Scientists have found new information that might rekindle the hypothesis of life on the red planet: spikes in Martian methane. The Curiosity Rover recorded an enormous spike which peaked for two months and then disappeared. The newest theory is that such increases in methane levels might be explained by the presence of biological organisms: bacteria, scientists say, could be responsible for such sudden increases.
Previous investigations revealed that the Red Planet was once the home of liquid water on its surface, but definitive proof of life had not been discovered. The Curiosity Rover’s readings are consistent with other observations, which detected out-of-the ordinary methane increases on the plane. The difference, however, is that the spikes measured at Gale Crater represented a 10-fold increase over the background methane levels present in the Crater.
These methane levels were measured with the help of TLS: the Curiosity Rover’s Tunable Laser Spectrometer. Such a delicate instrument uses intense light when analyzing the concentrations of specific chemicals. Sequential measurements were carried out by the spectrometer and each time, methane levels soared from a level of .69 parts per billion by volume to an astonishing 7.2 parts per billion by volume. All these spikes could be detected over an area of approximately 300 meters, 1 kilometer away from the area where lower readings had been recorded.
According to Chris Webster, lead author of the study published in Science, working at the Jet Propulsion Laboratory at NASA, methane-belching bacteria can’t be ruled out as the source of the methane spike. There are, however, many other plausible theories that could explain such spikes. On Earth, the sun contributes to methane level increases by degrading organic material let behind by meteors. This couldn’t have been the case on Mars, as it would have required a recent impact. Whether biogenic or geophysical, scientists have to determine the exact cause of the methane increases.

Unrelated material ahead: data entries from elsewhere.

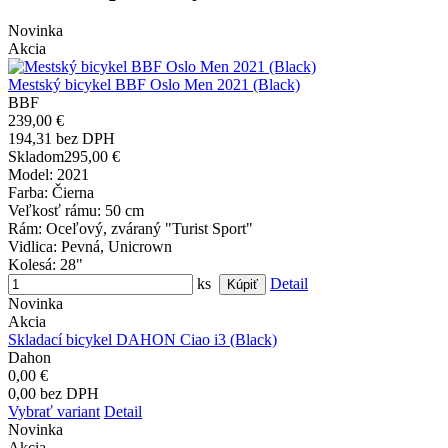
Novinka
Akcia
Mestský bicykel BBF Oslo Men 2021 (Black)
BBF
239,00 €
194,31 bez DPH
Skladom
295,00 €
Model
: 2021
Farba
: Čierna
Veľkosť rámu
: 50 cm
Rám
: Oceľový, zváraný "Turist Sport"
Vidlica
: Pevná, Unicrown
Kolesá
: 28"
ks
Detail
Novinka
Akcia
Skladací bicykel DAHON Ciao i3 (Black)
Dahon
0,00 €
0,00 bez DPH
Vybrať variant
Detail
Novinka
Akcia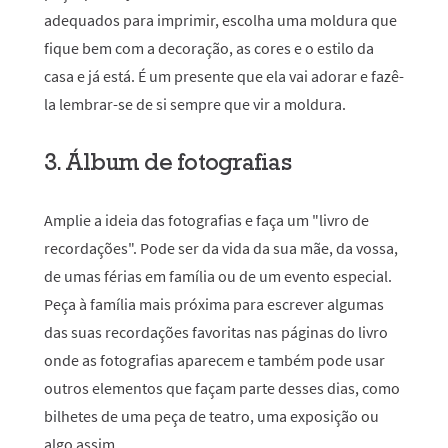
adequados para imprimir, escolha uma moldura que
fique bem com a decoração, as cores e o estilo da
casa e já está. É um presente que ela vai adorar e fazê-
la lembrar-se de si sempre que vir a moldura.
3. Álbum de fotografias
Amplie a ideia das fotografias e faça um "livro de
recordações". Pode ser da vida da sua mãe, da vossa,
de umas férias em família ou de um evento especial.
Peça à família mais próxima para escrever algumas
das suas recordações favoritas nas páginas do livro
onde as fotografias aparecem e também pode usar
outros elementos que façam parte desses dias, como
bilhetes de uma peça de teatro, uma exposição ou
algo assim.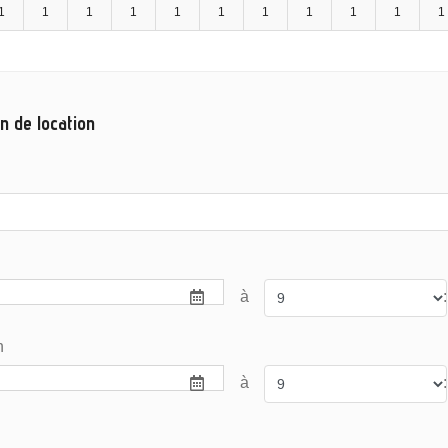
1
1
1
1
1
1
1
1
1
1
1
n de location
à
:
n
à
: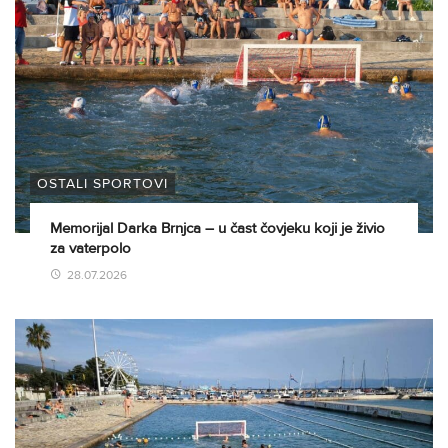
OSTALI SPORTOVI
Memorijal Darka Brnjca – u čast čovjeku koji je živio
za vaterpolo
28.07.2026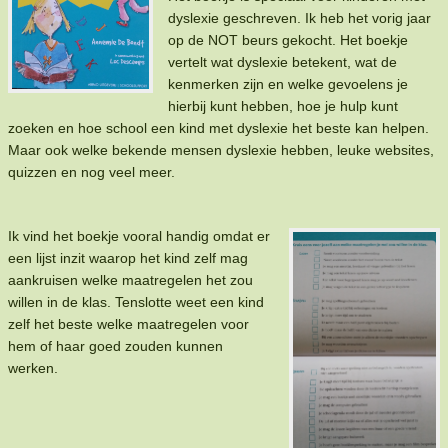
dyslexie geschreven. Ik heb het vorig jaar
op de NOT beurs gekocht. Het boekje
vertelt wat dyslexie betekent, wat de
kenmerken zijn en welke gevoelens je
hierbij kunt hebben, hoe je hulp kunt
zoeken en hoe school een kind met dyslexie het beste kan helpen.
Maar ook welke bekende mensen dyslexie hebben, leuke websites,
quizzen en nog veel meer.
Ik vind het boekje vooral handig omdat er
een lijst inzit waarop het kind zelf mag
aankruisen welke maatregelen het zou
willen in de klas. Tenslotte weet een kind
zelf het beste welke maatregelen voor
hem of haar goed zouden kunnen
werken.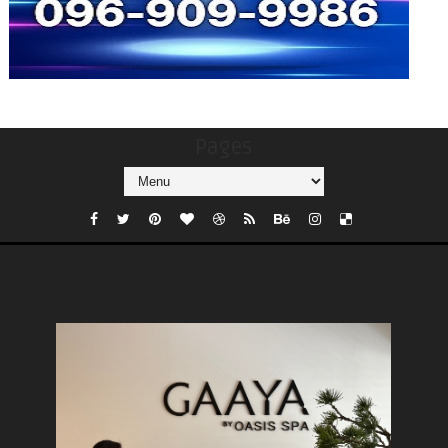
Pages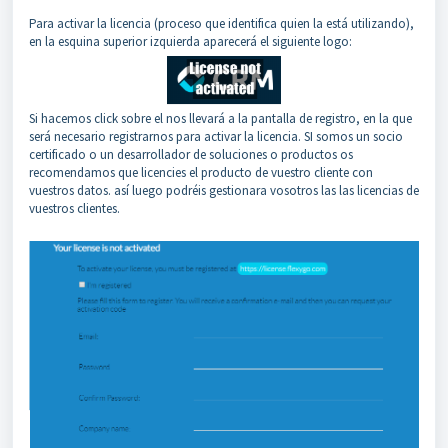
Para activar la licencia (proceso que identifica quien la está utilizando),
en la esquina superior izquierda aparecerá el siguiente logo:
Si hacemos click sobre el nos llevará a la pantalla de registro, en la que
será necesario registrarnos para activar la licencia. SI somos un socio
certificado o un desarrollador de soluciones o productos os
recomendamos que licencies el producto de vuestro cliente con
vuestros datos. así luego podréis gestionara vosotros las las licencias de
vuestros clientes.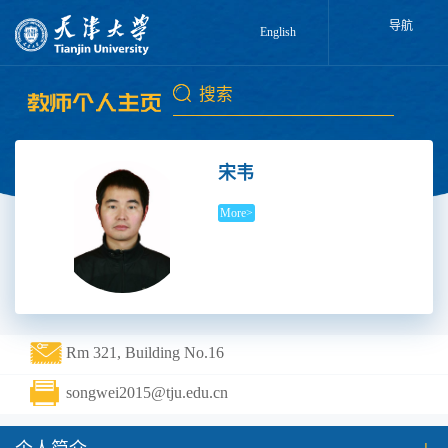
导航
English
宋韦
More>
Rm 321, Building No.16
songwei2015@tju.edu.cn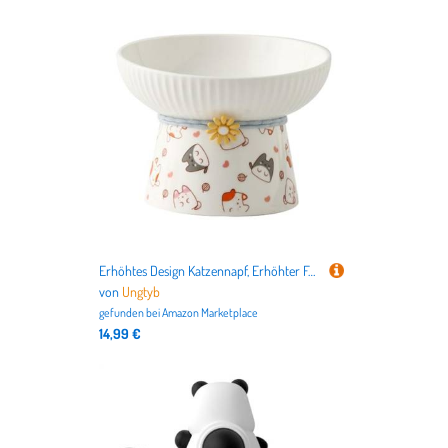
Erhöhtes Design Katzennapf, Erhöhter Futternapf für Katzen, Keramik Haustier Futternapf, Dekorative geneigte Wassernapf für Katzen Kleine Haustiere Indoor Outdoor Haustier Geschenk 2 Verschiedene
von
Ungtyb
gefunden bei
Amazon Marketplace
14,99 €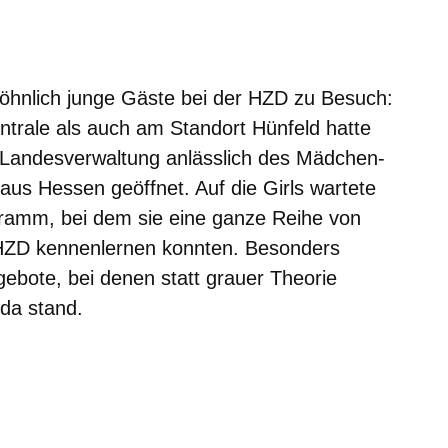
er
Fenster
euen Fenster
em neuen Fenster
öhnlich junge Gäste bei der HZD zu Besuch:
trale als auch am Standort Hünfeld hatte
n Landesverwaltung anlässlich des Mädchen-
aus Hessen geöffnet. Auf die Girls wartete
ramm, bei dem sie eine ganze Reihe von
HZD kennenlernen konnten. Besonders
ebote, bei denen statt grauer Theorie
da stand.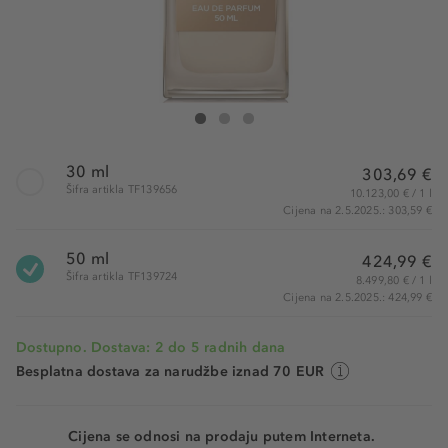
Tom Ford Vanilla Sex Eau de Parfum
Vanilla Sex Eau de Parfum
Vanilla Sex Eau de Parfum
30 ml
303,69 €
Šifra artikla TF139656
10.123,00 € / 1 l
Cijena na 2.5.2025.: 303,59 €
50 ml
424,99 €
Šifra artikla TF139724
8.499,80 € / 1 l
Cijena na 2.5.2025.: 424,99 €
Dostupno. Dostava: 2 do 5 radnih dana
Besplatna dostava za narudžbe iznad 70 EUR
Cijena se odnosi na prodaju putem Interneta.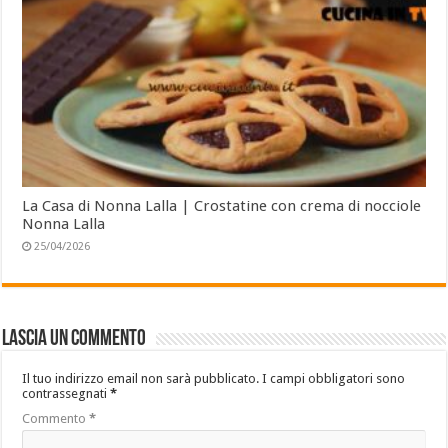
La Casa di Nonna Lalla | Crostatine con crema di nocciole
Nonna Lalla
25/04/2026
Lascia un commento
Il tuo indirizzo email non sarà pubblicato.
I campi obbligatori sono
contrassegnati
*
Commento
*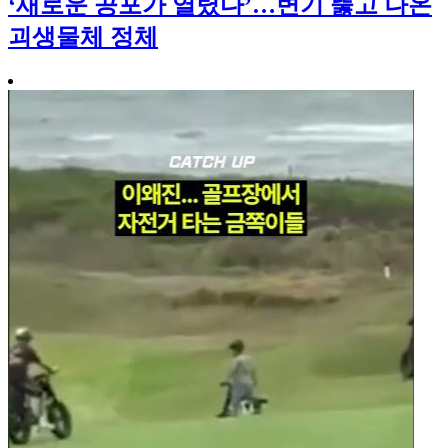
‘새로운 공포가 열렸다’…변기 뚫고 나온
괴생물체 정체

“The persistence of the high methane values over 60 sols (Martian days) and their sudden drop 47 sols later is not consistent with a well-mixed event, but rather with a local production or venting that, once terminated, disperses quickly.”
the scientists wrote in the study.
Gale Crater owes its existence to a large meteor that struck Mars approximately 3.5 billion years ago. According to the team of scientists, which measured methane levels for more than one full Mars year, the gas is continuously created on the Red Planet by a multitude of mechanisms. They have to analyze whether these spikes could be explained by past reservoirs releasing build-up methane levels.